» **Extracted records**:
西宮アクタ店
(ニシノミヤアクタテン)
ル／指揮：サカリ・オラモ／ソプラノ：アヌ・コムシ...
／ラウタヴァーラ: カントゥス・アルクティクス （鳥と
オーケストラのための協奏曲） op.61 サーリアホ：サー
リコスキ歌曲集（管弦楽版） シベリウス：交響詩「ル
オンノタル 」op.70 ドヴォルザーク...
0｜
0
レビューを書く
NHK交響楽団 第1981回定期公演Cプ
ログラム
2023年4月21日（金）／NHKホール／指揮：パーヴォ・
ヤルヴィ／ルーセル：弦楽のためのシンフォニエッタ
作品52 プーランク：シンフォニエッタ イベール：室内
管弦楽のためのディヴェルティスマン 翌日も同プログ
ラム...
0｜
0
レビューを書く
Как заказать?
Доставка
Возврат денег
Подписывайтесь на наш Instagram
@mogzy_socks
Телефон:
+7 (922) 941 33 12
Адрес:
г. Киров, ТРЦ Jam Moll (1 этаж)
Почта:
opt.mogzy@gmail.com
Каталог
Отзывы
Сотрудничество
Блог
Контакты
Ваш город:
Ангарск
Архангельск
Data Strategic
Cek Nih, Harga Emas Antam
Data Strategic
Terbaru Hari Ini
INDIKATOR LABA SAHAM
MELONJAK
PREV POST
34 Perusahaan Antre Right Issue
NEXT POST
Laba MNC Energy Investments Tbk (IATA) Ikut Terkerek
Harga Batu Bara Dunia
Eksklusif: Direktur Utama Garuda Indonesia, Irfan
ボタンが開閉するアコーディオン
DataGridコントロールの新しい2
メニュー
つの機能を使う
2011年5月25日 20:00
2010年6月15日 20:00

» **Task item**: What you return must match the data above character for character.

» **Response box**:
西宮アクタ店
(ニシノミヤアクタテン)
ル／指揮：サカリ・オラモ／ソプラノ：アヌ・コムシ...
／ラウタヴァーラ: カントゥス・アルクティクス （鳥と
オーケストラのための協奏曲） op.61 サーリアホ：サー
リコスキ歌曲集（管弦楽版） シベリウス：交響詩「ル
オンノタル 」op.70 ドヴォルザーク...
0｜
0
レビューを書く
NHK交響楽団 第1981回定期公演Cプ
ログラム
2023年4月21日（金）／NHKホール／指揮：パーヴォ・
ヤルヴィ／ルーセル：弦楽のためのシンフォニエッタ
作品52 プーランク：シンフォニエッタ イベール：室内
管弦楽のためのディヴェルティスマン 翌日も同プログ
ラム...
0｜
0
レビューを書く
Как заказать?
Доставка
Возврат денег
Подписывайтесь на наш Instagram
@mogzy_socks
Телефон:
+7 (922) 941 33 12
Адрес:
г. Киров, ТРЦ Jam Moll (1 этаж)
Почта:
opt.mogzy@gmail.com
Каталог
Отзывы
Сотрудничество
Блог
Контакты
Ваш город:
Ангарск
Архангельск
Data Strategic
Cek Nih, Harga Emas Antam
Data Strategic
Terbaru Hari Ini
INDIKATOR LABA SAHAM
MELONJAK
PREV POST
34 Perusahaan Antre Right Issue
NEXT POST
Laba MNC Energy Investments Tbk (IATA) Ikut Terkerek
Harga Batu Bara Dunia
Eksklusif: Direktur Utama Garuda Indonesia, Irfan
ボタンが開閉するアコーディオン
DataGridコントロールの新しい2
メニュー
つの機能を使う
2011年5月25日 20:00
2010年6月15日 20:00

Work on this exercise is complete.